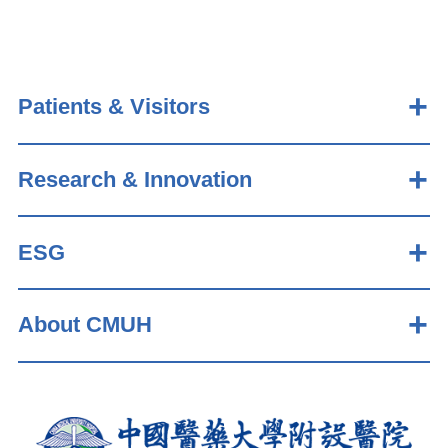
Patients & Visitors
Research & Innovation
ESG
About CMUH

[Activity]:
The preceding listing is to be restated word for word, with every picture omitted.

[Reply to the exercise]:
Patients & Visitors
Research & Innovation
ESG
About CMUH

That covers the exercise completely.